3. Think about it carefully. This is not trading. It is an attempt to cheat the broker. Yes, brokers often can and do cheat traders. That doesn't make it right for traders to do the same thing. If you do succeed for even a short time, you'll just be giving the broker an excuse to add more rules that will make it easier for them to nullify legitimate profitable trades later.

As for 3 way arbitrage, that is taking advantage of market imbalances instead of trying to rip off a broker - so at least there aren't any legal or ethical considerations.

The drawback is that I've seen a number of people come up with this idea independently and vaguely recall one EA based on it. The most likely reason that trades like this can't ever quite cover the spread is that some large institutional traders with access to very low spreads probably have their own programs running to take advantage of this. If they can get all 3 pairs at 1 pip spreads, anything much over 1 pip will get grabbed by their programs before it widens enough for retail traders like us to have a shot at it.
 
Pharaoh, thanks for taking the time to reply to my question. I think you are correct and complete in your answer. I wasn't looking for a way to cheat a broker. Based on what I've seen and what you've said I'm not planning to invest any more time or money in these ideas.
 
Trying to cross-check prices between brokers using very fast data feeds might give a pip now and then, but most ECNs have rules against "latency arbitrage". If they catch you, or even suspect you, things will get ugly.

Three-way arbitrage on an ECN broker is hypothetically possible within the rules. The problem is that the opportunities to come out ahead after spread and commission (not to mention the possibility of slippage) are rare. You would need to trade large amounts on those rare opportunities, and one bad slippage incident could wipe out many profitable trades.

The only place that arbitrage really works reliably is on demo accounts.
 
Trying to cross-check prices between brokers using very fast data feeds might give a pip now and then, but most ECNs have rules against "latency arbitrage". If they catch you, or even suspect you, things will get ugly.

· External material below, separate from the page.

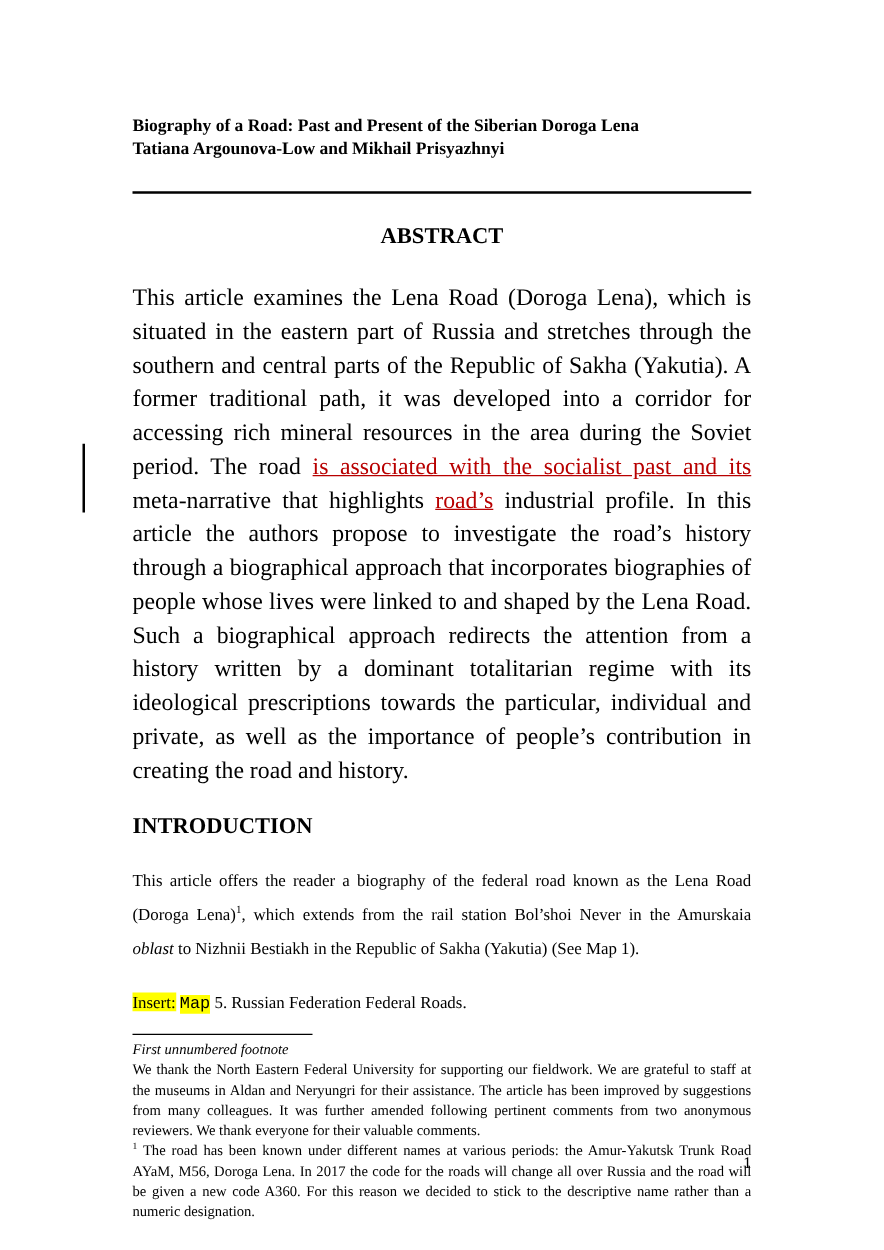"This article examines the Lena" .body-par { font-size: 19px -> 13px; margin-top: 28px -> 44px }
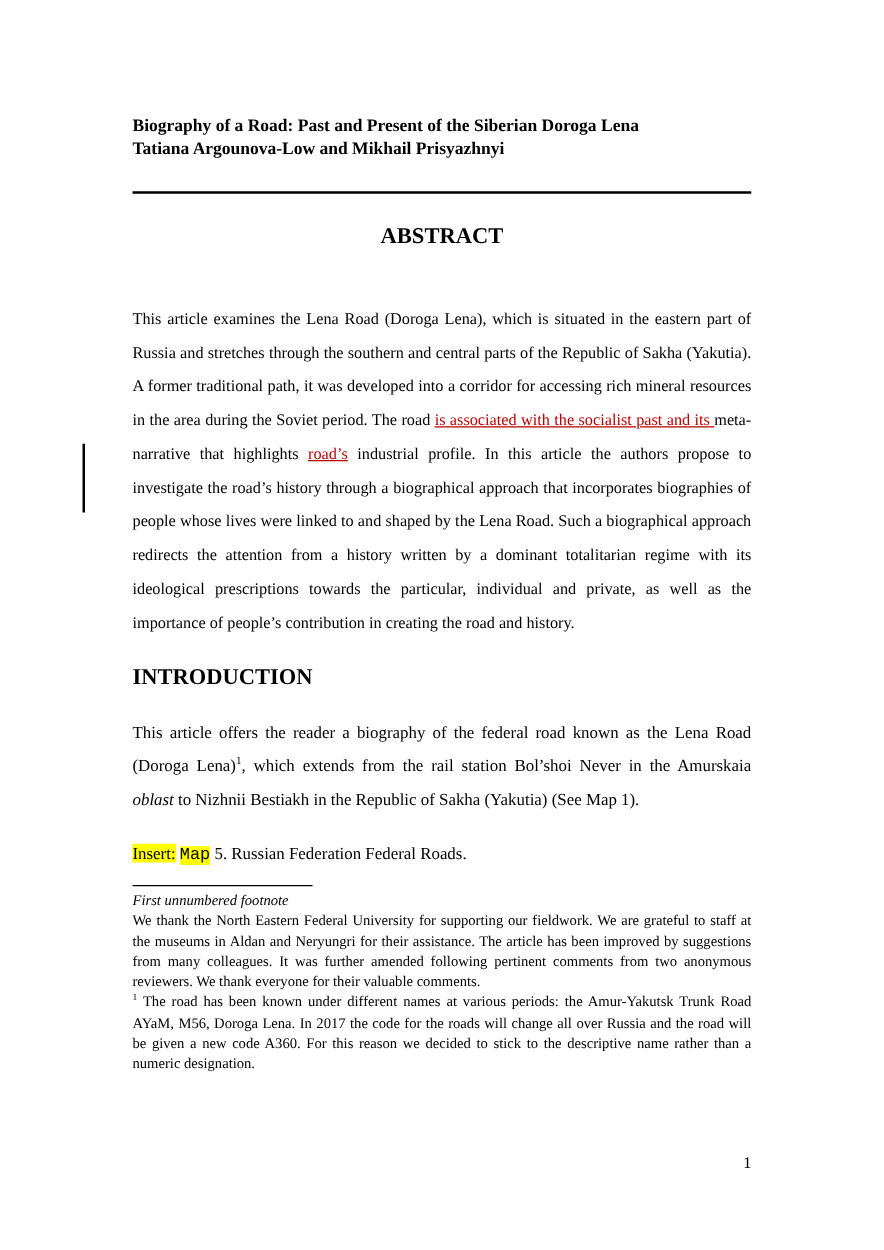"Insert:" .seg-bold-hl { font-weight: normal -> bold; padding-left: none -> 20px }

Three-way arbitrage on an ECN broker is hypothetically possible within the rules. The problem is that the opportunities to come out ahead after spread and commission (not to mention the possibility of slippage) are rare. You would need to trade large amounts on those rare opportunities, and one bad slippage incident could wipe out many profitable trades.

The only place that arbitrage really works reliably is on demo accounts.

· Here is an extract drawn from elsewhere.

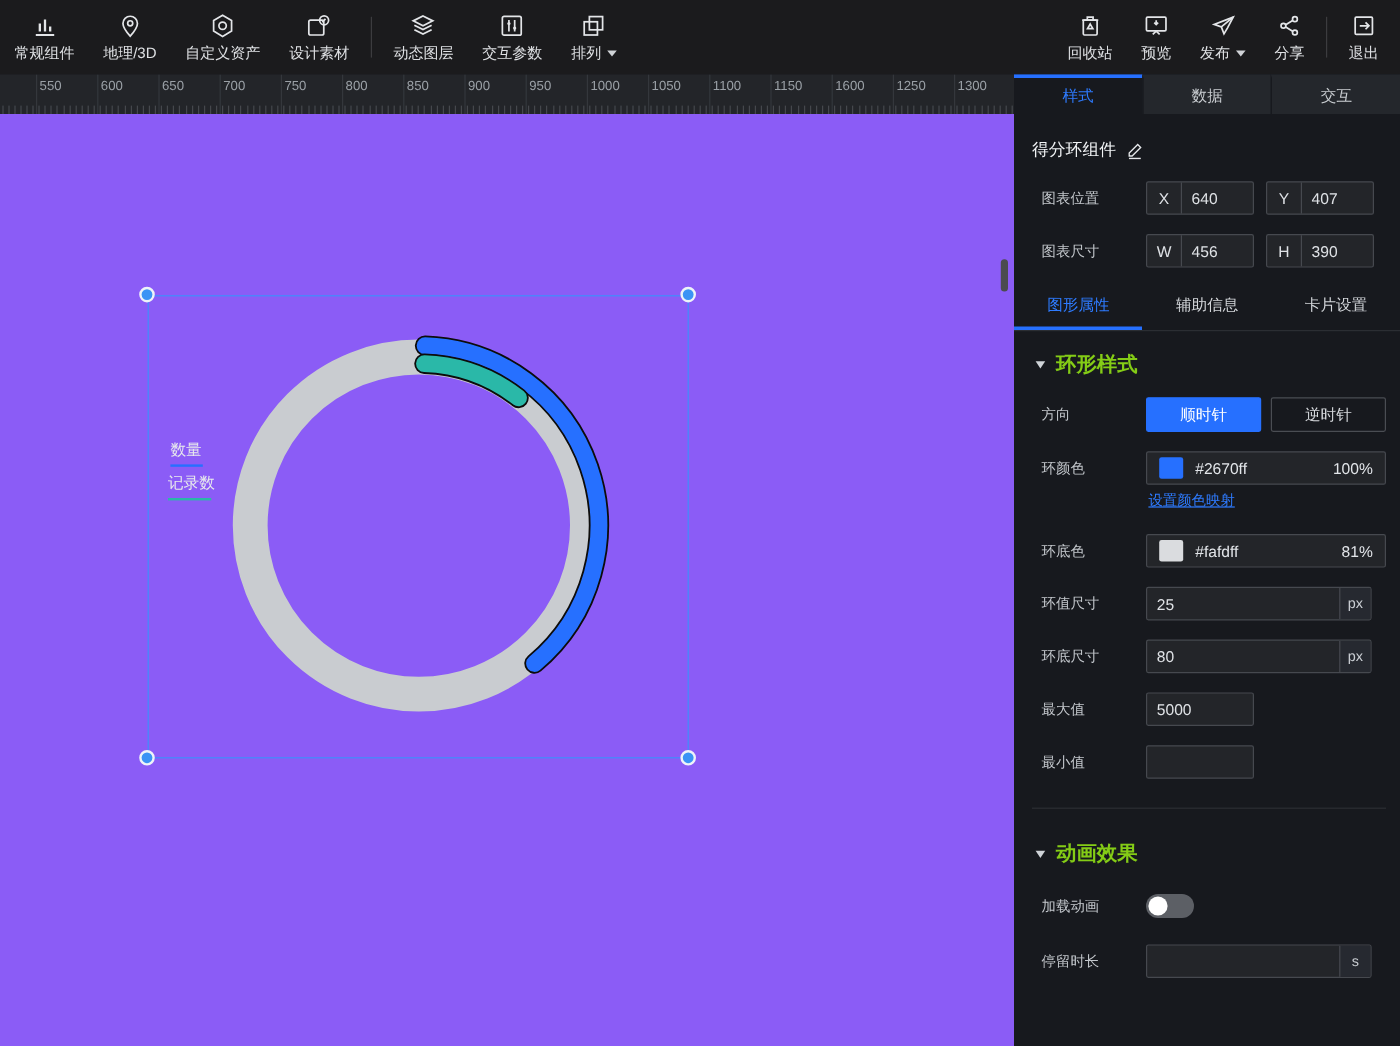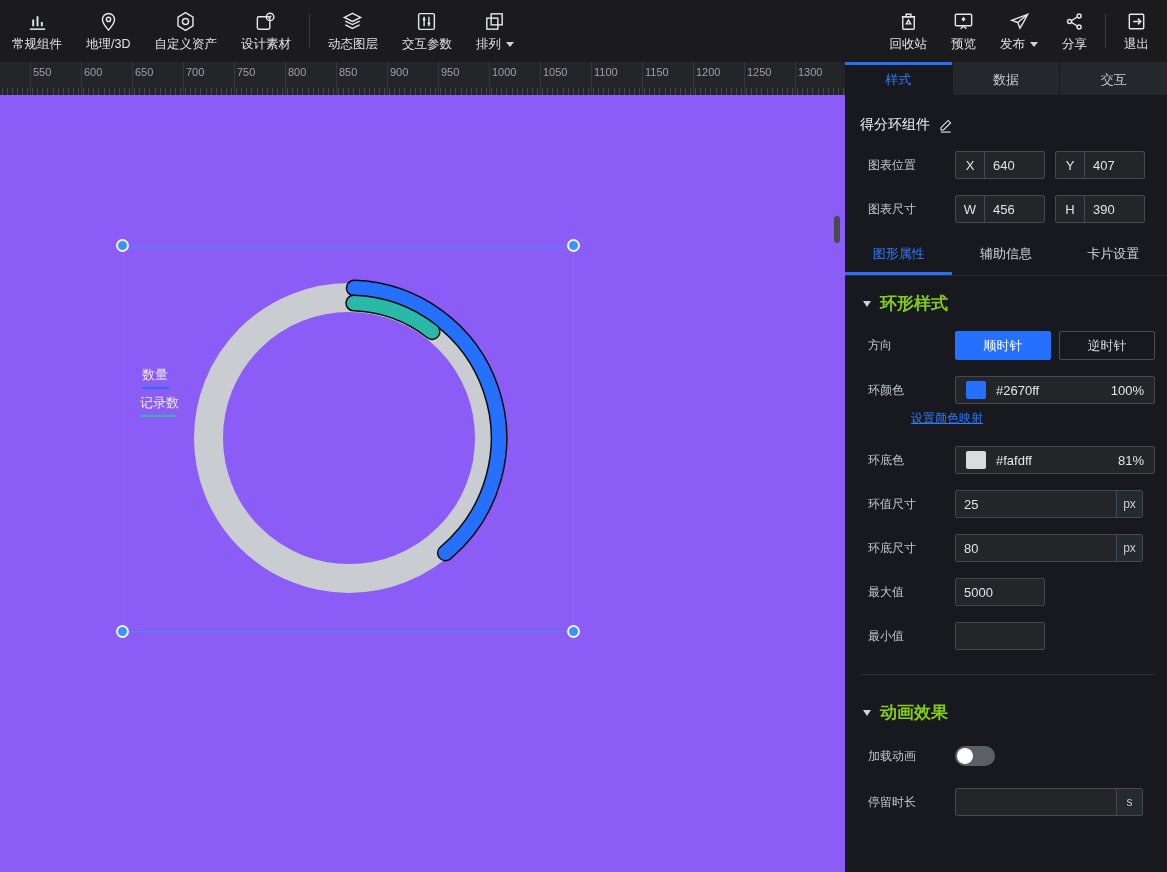"1200" div.rlabel { text: 1200 -> 1600 }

I have read some articles about ECNs and as I understand the main disadvantages will be:
1) ECNs have dynamic spreads.
and
2) ECNs have higher commissions.

Both these facts will kill your "profit" from arbitrage.

So it's either rules against it (be it retail broker or ECN rule) or you won't make profits from it?
 
It's hypothetically possible, but the chances of making (and keeping!) any significant number of winning trades is low.

Look it at this way. If it was easy, some institutional trader tied into a much faster connection and a deeper pool of liquidity has very likely already taken the trade.
 
One of the most exciting ideas in currency dealing comes from what would seem to be a essential industry ineffectiveness that would seem very easy to manipulate by most industry members. Three way arbitrage is a dealing technique that looks for to manipulate variance in forex rates coming up from dealing action, variance that apparently lead to easy to trade industry issues.
 
One of the most exciting ideas in currency dealing comes from what would seem to be a essential industry ineffectiveness that would seem very easy to manipulate by most industry members. Three way arbitrage is a dealing technique that looks for to manipulate variance in forex rates coming up from dealing action, variance that apparently lead to easy to trade industry issues.

Who would knew that Wikipedia would test their bots on Forex sites first.. :D
 
I don't think arbitrage works in currencies but sports betting definitely works but bookmaker will limit your betting sizes. Maybe it works by trading correlation such as USD against OIL.